Um primeiro dia da criação

Numa já longínqua celebração de fim de ano, participei de uma uma festança russa. Comida, bebida, trajes, danças folclóricas, cantorias, ao som misterioso de balalaicas. Dizia-se, antigamente, a alma humana ser russa, na poesia e nos sentimentos. Não sei. Mas, naquele reveillon, compreendi a força da cultura no cotidiano das pessoas. Pois a comemoração à russa, à eslava, me revelou-me a importância do dessaber. E a desimportância de saber. Para quê entender a vida, se basta vivê-la? Naquele reveillon russo, nada precisei entender e gostei. Lá, fisicamente, eu me parecia intruso, mas a minha era alma universal. Senti-me em casa.

Há uma tradição árabe que convida, ao primeiro minuto do novo ano, a saborear doze bagos de uva. É o fruto da videira, a árvore da vida do paraíso, a fonte do vinho, na embriaguez e no martírio que tanto aproximam, simbolicamente, Cristo e Dioniso. A paixão dionisíaca é regada pelo vinho, na embriaguez divina, no culto da fertilidade e da imortalidade. E a paixão de Cristo é a de seu sangue derramado, o vinho tornado sangue, o sangue tornado vinho, cálice da ressurreição, que se bebe e se toma em sua memória. Nesse ritual árabe, doze bagos de uva são expectativas de bênçãos e de ressurreições em cada um dos doze meses do ano e em todos eles.

Ora, para não me aparlemar ainda mais, tento, já há alguns anos, criar teorias, inventar explicações, uma arte de sobreviver. Nós é que estragamos as coisas. E as pessoas. Até no amor, somos capazes de estragar tudo. E, sem precisar entender muito, a simplicidade é comovedora: amor é criação. E, sendo criação, as pessoas precisam também inventar e criar o ser amado. E irem-se inventando a si mesmas, inventando e reinventando. Pois inventar é, especialmente, brincar. Ao se brincar de fazer, faz-se. E o brinquedo assume vida própria e se torna real, como o Pinóquio de Gepetto. Ou como aconteceu com Deus, que também brincou ao inventar o paraíso, o mundo, o universo, o homem, brinquedos para o seu agrado. Deus deleitou-se com sua invenção, desejando-a perfeita. Fez, moldou, desenhou, projetou, arquitetou. Deliciou-se ao ver que tudo era bom e bonito. Só não entendo de onde apareceu a serpente.

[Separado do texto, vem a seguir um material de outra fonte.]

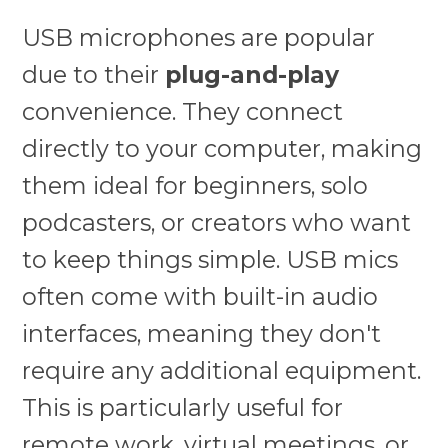
USB microphones are popular
due to their
plug-and-play
convenience. They connect
directly to your computer, making
them ideal for beginners, solo
podcasters, or creators who want
to keep things simple. USB mics
often come with built-in audio
interfaces, meaning they don't
require any additional equipment.
This is particularly useful for
remote work, virtual meetings, or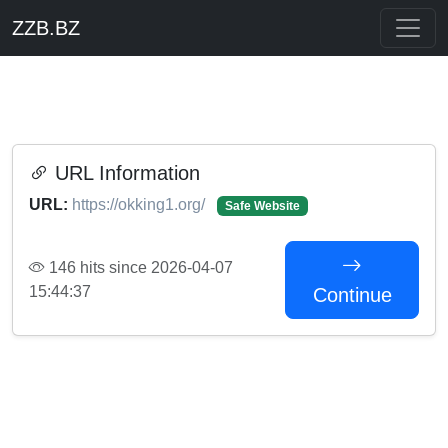
ZZB.BZ
URL Information
URL:
https://okking1.org/
Safe Website
146 hits since 2026-04-07
15:44:37
Continue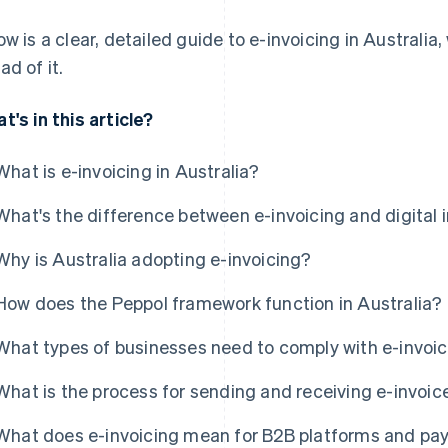
ow is a clear, detailed guide to e-invoicing in Australi
ad of it.
t's in this article?
What is e-invoicing in Australia?
What's the difference between e-invoicing and digital 
Why is Australia adopting e-invoicing?
How does the Peppol framework function in Australia?
What types of businesses need to comply with e-invoici
What is the process for sending and receiving e-invoic
What does e-invoicing mean for B2B platforms and pa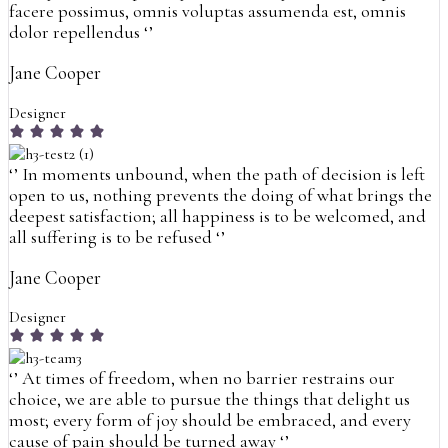
facere possimus, omnis voluptas assumenda est, omnis
dolor repellendus
‘’
Jane Cooper
Designer
‘’
In moments unbound, when the path of decision is left
open to us, nothing prevents the doing of what brings the
deepest satisfaction; all happiness is to be welcomed, and
all suffering is to be refused
‘’
Jane Cooper
Designer
‘’
At times of freedom, when no barrier restrains our
choice, we are able to pursue the things that delight us
most; every form of joy should be embraced, and every
cause of pain should be turned away
‘’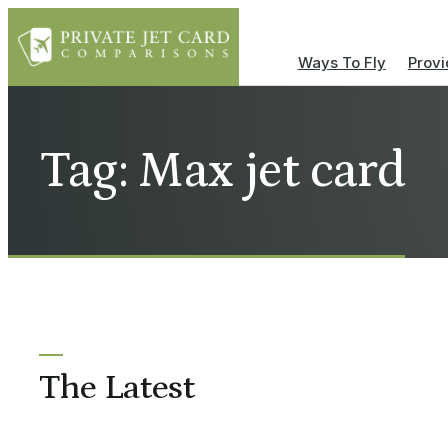
Ways To Fly
Provi
Tag: Max jet card
The Latest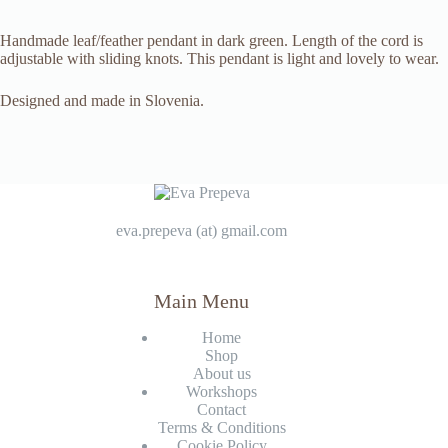
Handmade leaf/feather pendant in dark green. Length of the cord is
adjustable with sliding knots. This pendant is light and lovely to wear.
Designed and made in Slovenia.
eva.prepeva (at) gmail.com
Main Menu
Home
Shop
About us
Workshops
Contact
Terms & Conditions
Cookie Policy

Até o último minuto de 2008, lá me vi inventando coisas, inventando pessoas, até mesmo a mulher amada. Pois é do que mais me convenço: a invenção do outro a partir da invenção de si mesmo. Ora, se eu me invento Quixote, terei que inventar Dulcinéia; se me invento Romeu, terei que inventar Julieta. E, também, o contrário: se invento Isolda, terei que inventar-me como Tristão; se invento Maria, terei que ser José; se invento Eva, hei que me inventar como Adão. Se não houver invenção, homem e mulher não terão originalidade alguma, peças saídas da mesma linha de produção…

No reveillon, tentei reinventar a tradição árabe das uvas. E propus que, em vez de doze bagos de uva numa taça de champanha, mudássemos a tradição, aproximando-a ainda mais de Dioniso: cada uva numa taça de champanha, doze taças, doze uvas, uma videira, todo o vinho, a festa de Dioniso, a paixão de Cristo, morte e ressurreição, um ano que se crucificou, outro que nasceu de almas virgens, pois são virgens as almas, quando nascem e quando renascem.

E fui inventando, a cada taça de champanha, a cada uva mastigada. Quando percebi, lá tinha, eu, construído o primeiro dia da criação, o meu paraíso pessoal. Era o meu dessaber, o meu não saber, minha não-ciência, a infância dos tempos. Tudo foi tão simples que nem a serpente apareceu. Inventemos, pois, 2009. Bom dia.